Task brief. Transcribe the listing word for word, beginning with the line that contains "Visualizza questo post su Instagram" and ending with the line that contains "throughout the world with the disturbing". Include both of those lines.

Data for this exercise.

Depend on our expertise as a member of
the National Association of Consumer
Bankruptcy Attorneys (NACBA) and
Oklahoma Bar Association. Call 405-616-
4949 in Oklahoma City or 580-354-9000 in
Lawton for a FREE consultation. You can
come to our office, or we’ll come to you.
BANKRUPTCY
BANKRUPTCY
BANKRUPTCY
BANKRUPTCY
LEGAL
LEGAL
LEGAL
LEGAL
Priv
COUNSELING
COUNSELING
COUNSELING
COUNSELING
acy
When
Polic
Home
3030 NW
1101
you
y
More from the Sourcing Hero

...

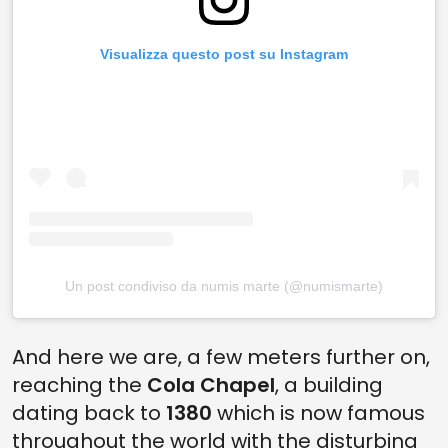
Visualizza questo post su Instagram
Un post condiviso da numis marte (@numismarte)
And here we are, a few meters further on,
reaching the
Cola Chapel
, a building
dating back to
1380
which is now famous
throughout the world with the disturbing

Expected answer.
Visualizza questo post su Instagram
Un post condiviso da numis marte (@numismarte)
And here we are, a few meters further on,
reaching the
Cola Chapel
, a building
dating back to
1380
which is now famous
throughout the world with the disturbing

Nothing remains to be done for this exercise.